The director called police.

"Staff members at agencies taking care of children, whether it's a daycare center or a school or summer camp, all should be vigilant and not only making sure that they're keeping themselves safe and out of trouble, but watching their colleagues and their coworkers," Adam Rosenberg, the executive director of the Baltimore Child Abuse Center, said. 

He says staff at childcare facilities have to keep a watchful eye on each other as well as the children. 

"This is a terrible incident and, you know, I think all of our hearts break and bleed for this family and now we have to think what can we do to prevent it from happening again," Rosenberg said. 

The daycare has had minor complaints in the past that were quickly addressed. 

The Maryland State Department of Education Division of Early Childhood Development found the building was 'not in good repairs,' and exceeded the maximum approved child capacity, among other violations. 

Most of which were addressed within two months. 

Daycare workers aren't required to have certifications or licenses to work at a facility.

A spokesman for the early childhood development division, Bill Reinhard, says the daycare never had any incidents involving children's safety. 

He added the division sent a team to the daycare and suspended its license indefinitely. 

The director will have to file an appeal with a judge before the daycare can open.

Walden's record was clean -- even having a biography on the daycare's website where she's claiming 'babies love her as much as she loves them.'

Now she's behind bars.

"Just evil.

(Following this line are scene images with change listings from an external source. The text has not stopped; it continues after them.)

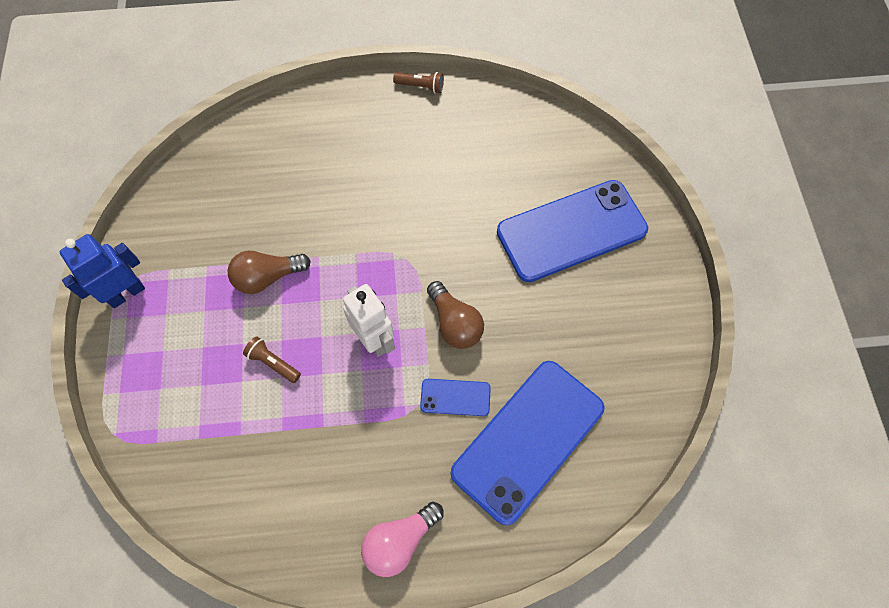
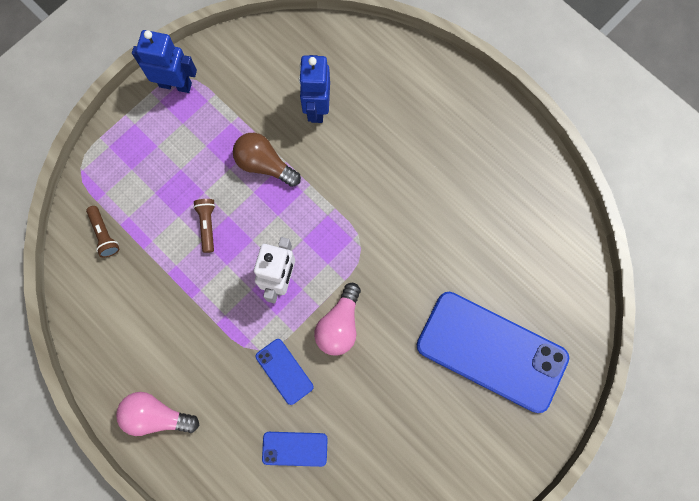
camera: 50 degrees right, 10 degrees up
brown flashlight [393,72,444,93] -> brown flashlight moved to [86,206,120,258]
brown light bulb [427,281,484,349] -> pink light bulb [314,283,361,356]
blue phone [451,361,604,525] -> blue phone [262,432,328,467], size x0.44
none -> blue robot [299,55,330,123]

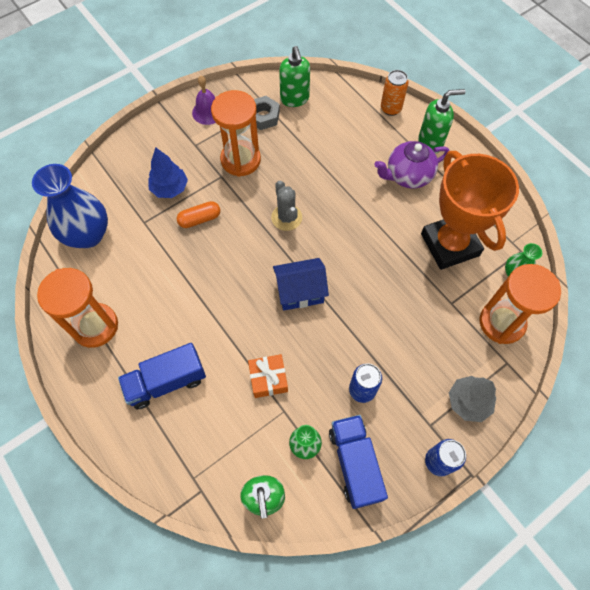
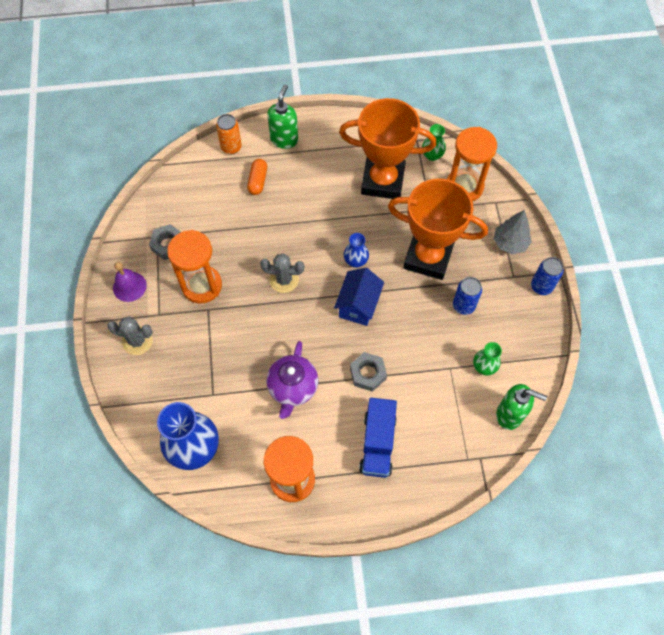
camera: 60 degrees left, 0 degrees up
blue tree [148,147,188,198] -> none
orange capsule [177,201,220,228] -> orange capsule moved to [247,159,267,195]
orange gift [248,354,288,398] -> none
green soap dispenser [279,46,310,107] -> none
blue truck [329,415,388,509] -> none
purple teapot [374,141,449,189] -> purple teapot moved to [266,341,319,419]
none -> grey cactus [107,317,153,355]
none -> blue vase [344,233,369,268]
none -> grey nut [350,352,387,392]
none -> orange trophy [388,179,488,280]

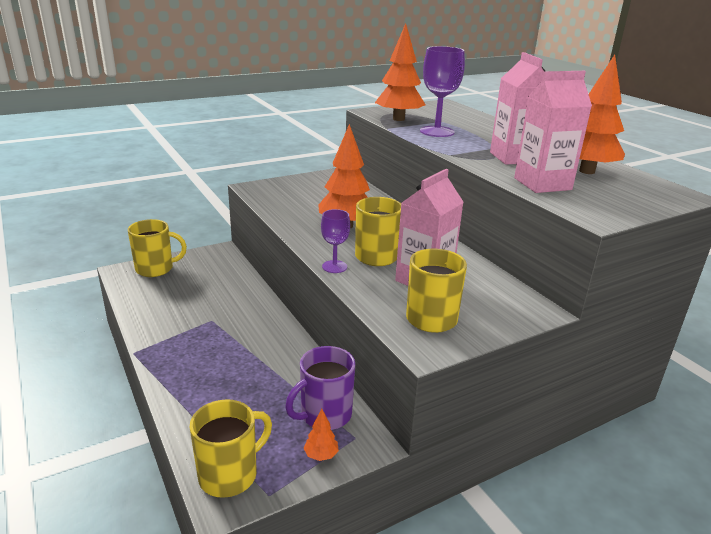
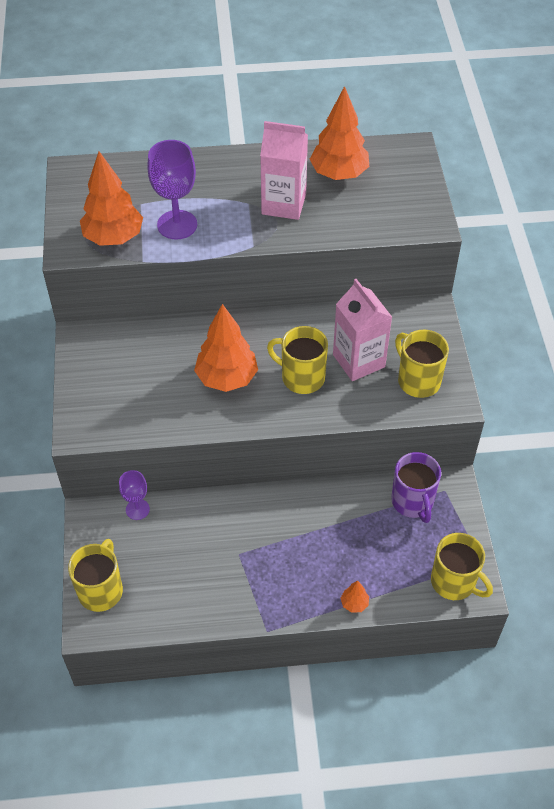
camera: 65 degrees left, 25 degrees up
yellow mug [190,399,272,498] -> yellow mug turned 150 degrees clockwise [431,533,493,600]
orange tree [303,409,339,461] -> orange tree moved to [341,580,369,613]
purple goblet [321,209,350,273] -> purple goblet moved to [119,470,150,520]
pink carton [514,71,592,193] -> none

I mean what motive could you possibly have for an eight-month-old baby to treat a baby that way. There is no motive that can explain something like this," Branford said. 

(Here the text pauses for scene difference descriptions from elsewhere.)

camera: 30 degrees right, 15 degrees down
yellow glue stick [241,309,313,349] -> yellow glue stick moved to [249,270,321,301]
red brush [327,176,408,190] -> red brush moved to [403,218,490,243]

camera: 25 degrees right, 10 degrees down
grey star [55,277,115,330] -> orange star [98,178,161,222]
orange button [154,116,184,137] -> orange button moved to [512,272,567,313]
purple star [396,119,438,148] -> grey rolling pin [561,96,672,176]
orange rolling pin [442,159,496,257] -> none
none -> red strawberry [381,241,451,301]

The Bowman family released a statement:

"Our family is suffering tremendous pain and wishes to grieve in private.  Our hearts are broken.  No family should ever have to experience the loss of a child under any circumstances.  We await further information from the unfolding investigation."

Police believe Walden acted alone and was the only person arrested. 

She's charged with murder, assault, and child abuse all to the first and second degrees.